------ Excerpted records ------
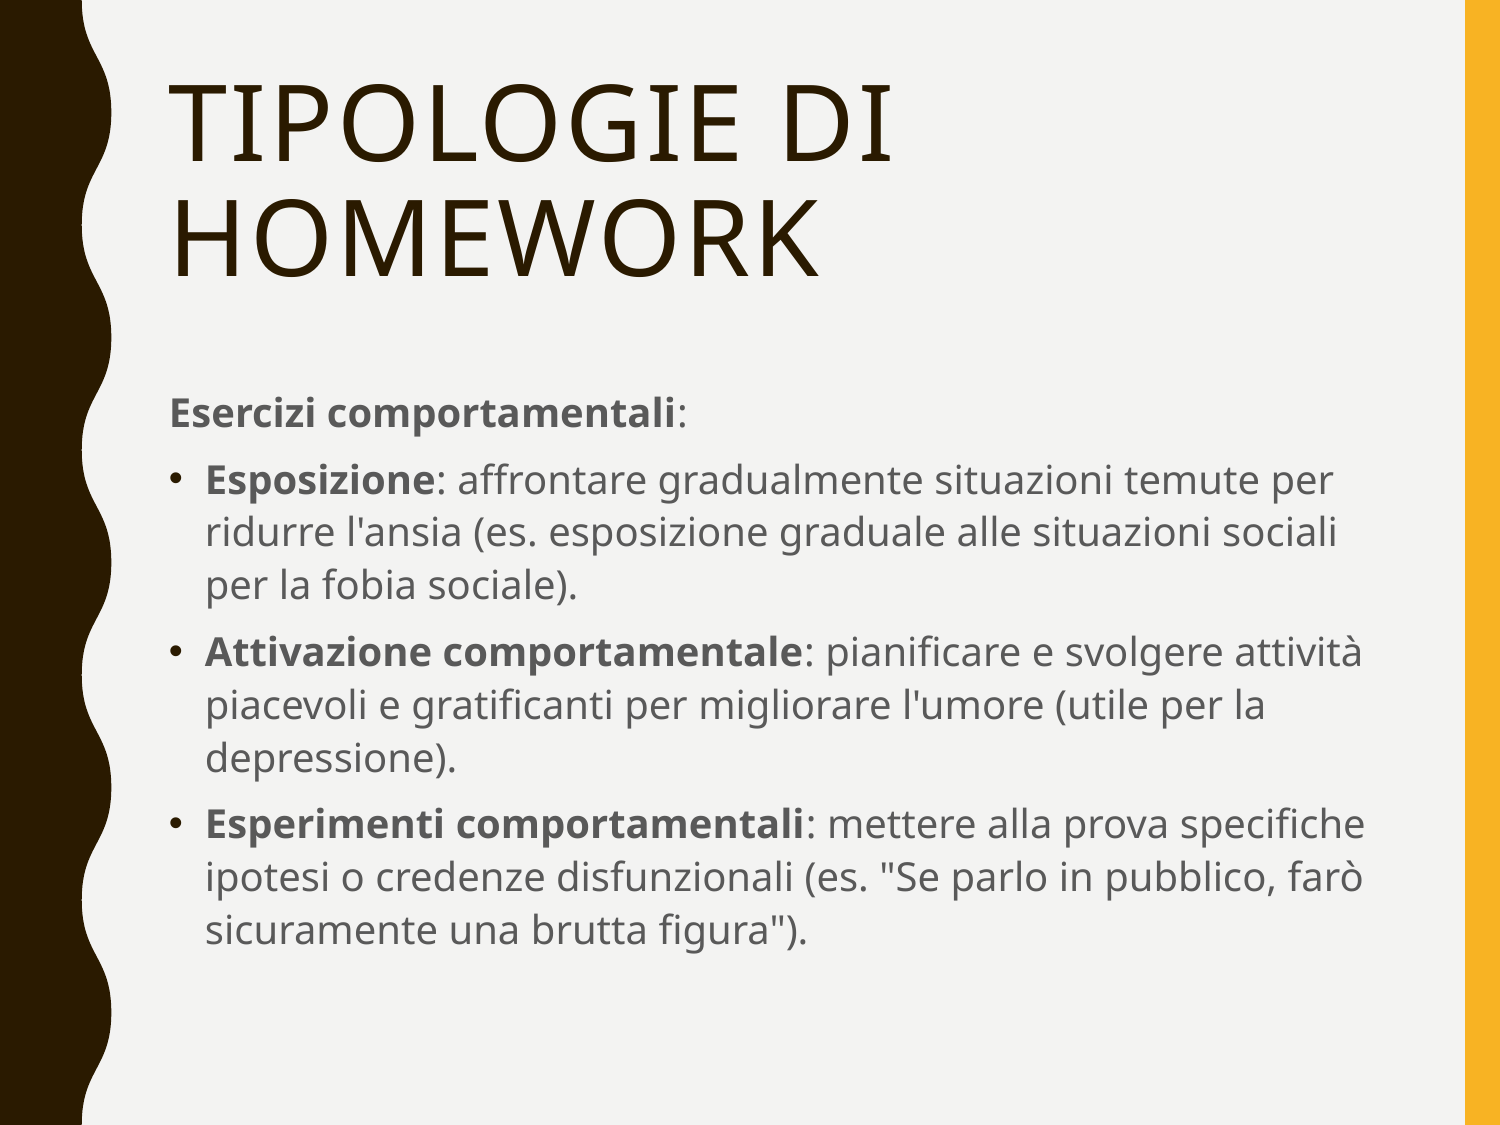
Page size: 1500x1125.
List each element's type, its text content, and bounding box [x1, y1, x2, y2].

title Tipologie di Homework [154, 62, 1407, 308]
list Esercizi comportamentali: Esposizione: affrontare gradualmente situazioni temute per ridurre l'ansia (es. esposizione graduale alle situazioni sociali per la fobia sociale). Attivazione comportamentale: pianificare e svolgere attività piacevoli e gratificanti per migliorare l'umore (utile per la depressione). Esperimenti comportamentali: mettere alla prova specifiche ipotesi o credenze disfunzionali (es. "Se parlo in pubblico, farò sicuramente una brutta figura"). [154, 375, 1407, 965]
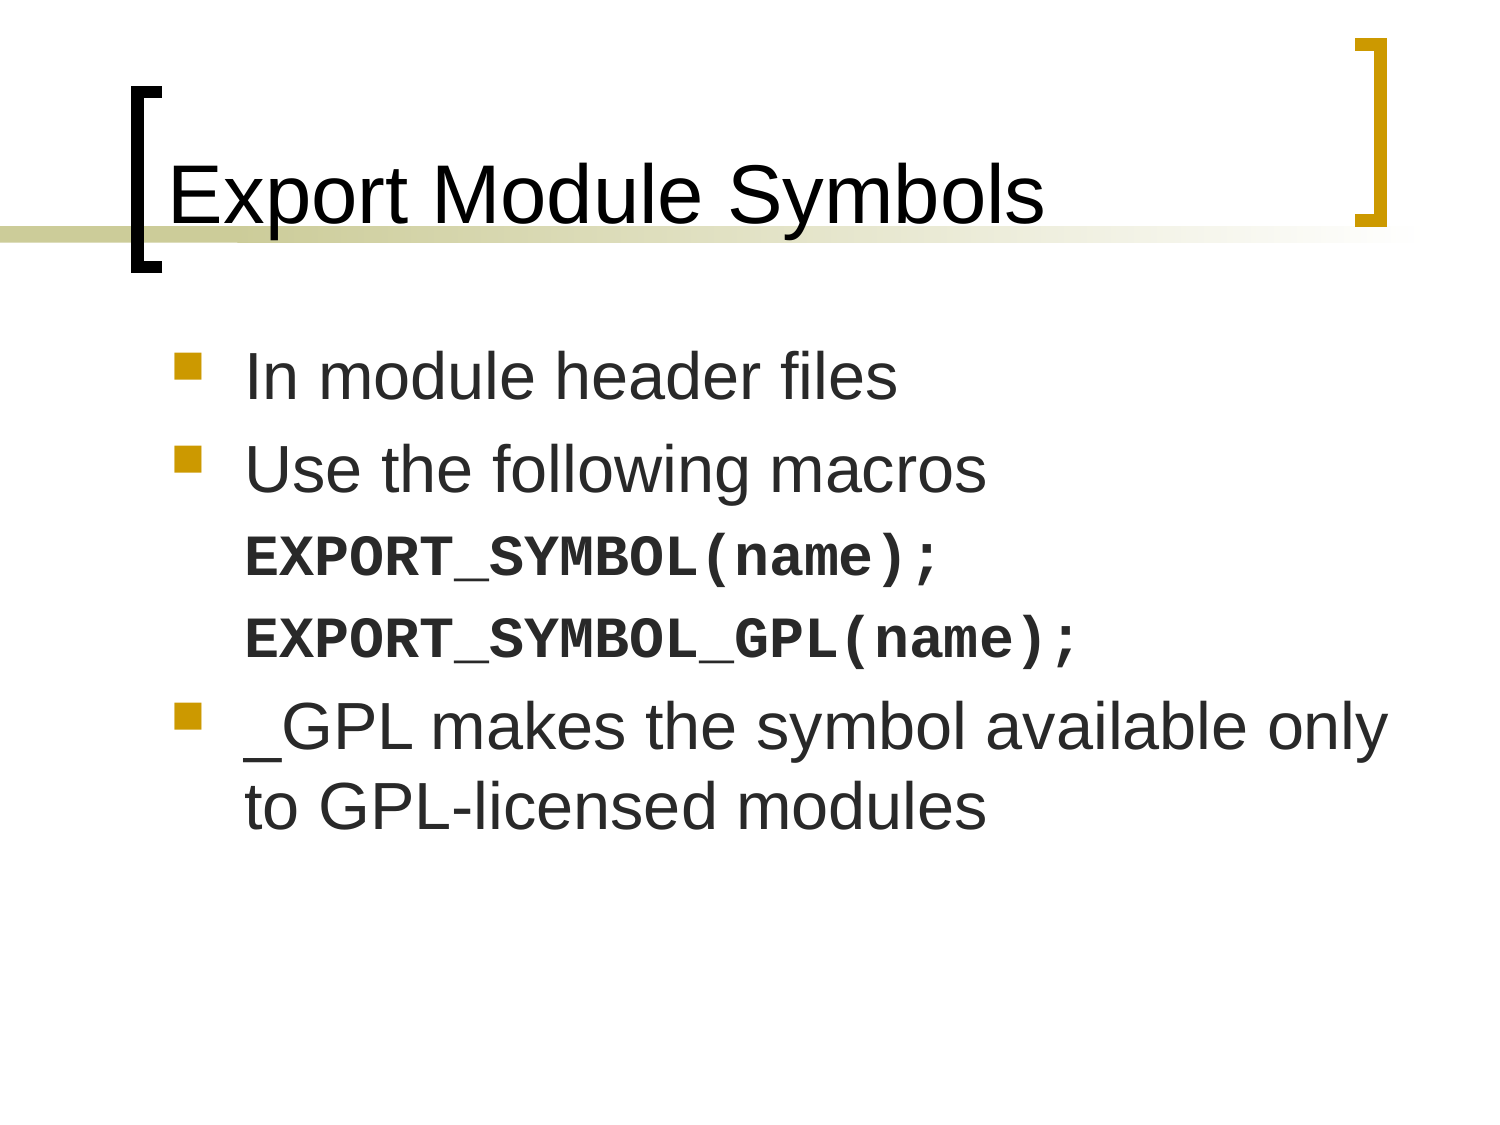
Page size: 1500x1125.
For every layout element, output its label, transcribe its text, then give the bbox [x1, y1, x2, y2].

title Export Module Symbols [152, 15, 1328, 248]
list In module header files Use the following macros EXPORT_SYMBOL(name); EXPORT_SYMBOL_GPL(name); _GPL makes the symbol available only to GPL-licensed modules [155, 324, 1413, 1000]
------
— About this exercise —
What is needed is an exact copy of the entries above, with no images in it.

— Response to this task —
Page size: 1500x1125.
List each element's type, its text content, and bounding box [x1, y1, x2, y2].

title Tipologie di Homework [154, 62, 1407, 308]
list Esercizi comportamentali: Esposizione: affrontare gradualmente situazioni temute per ridurre l'ansia (es. esposizione graduale alle situazioni sociali per la fobia sociale). Attivazione comportamentale: pianificare e svolgere attività piacevoli e gratificanti per migliorare l'umore (utile per la depressione). Esperimenti comportamentali: mettere alla prova specifiche ipotesi o credenze disfunzionali (es. "Se parlo in pubblico, farò sicuramente una brutta figura"). [154, 375, 1407, 965]
Page size: 1500x1125.
For every layout element, output its label, transcribe its text, then give the bbox [x1, y1, x2, y2].

title Export Module Symbols [152, 15, 1328, 248]
list In module header files Use the following macros EXPORT_SYMBOL(name); EXPORT_SYMBOL_GPL(name); _GPL makes the symbol available only to GPL-licensed modules [155, 324, 1413, 1000]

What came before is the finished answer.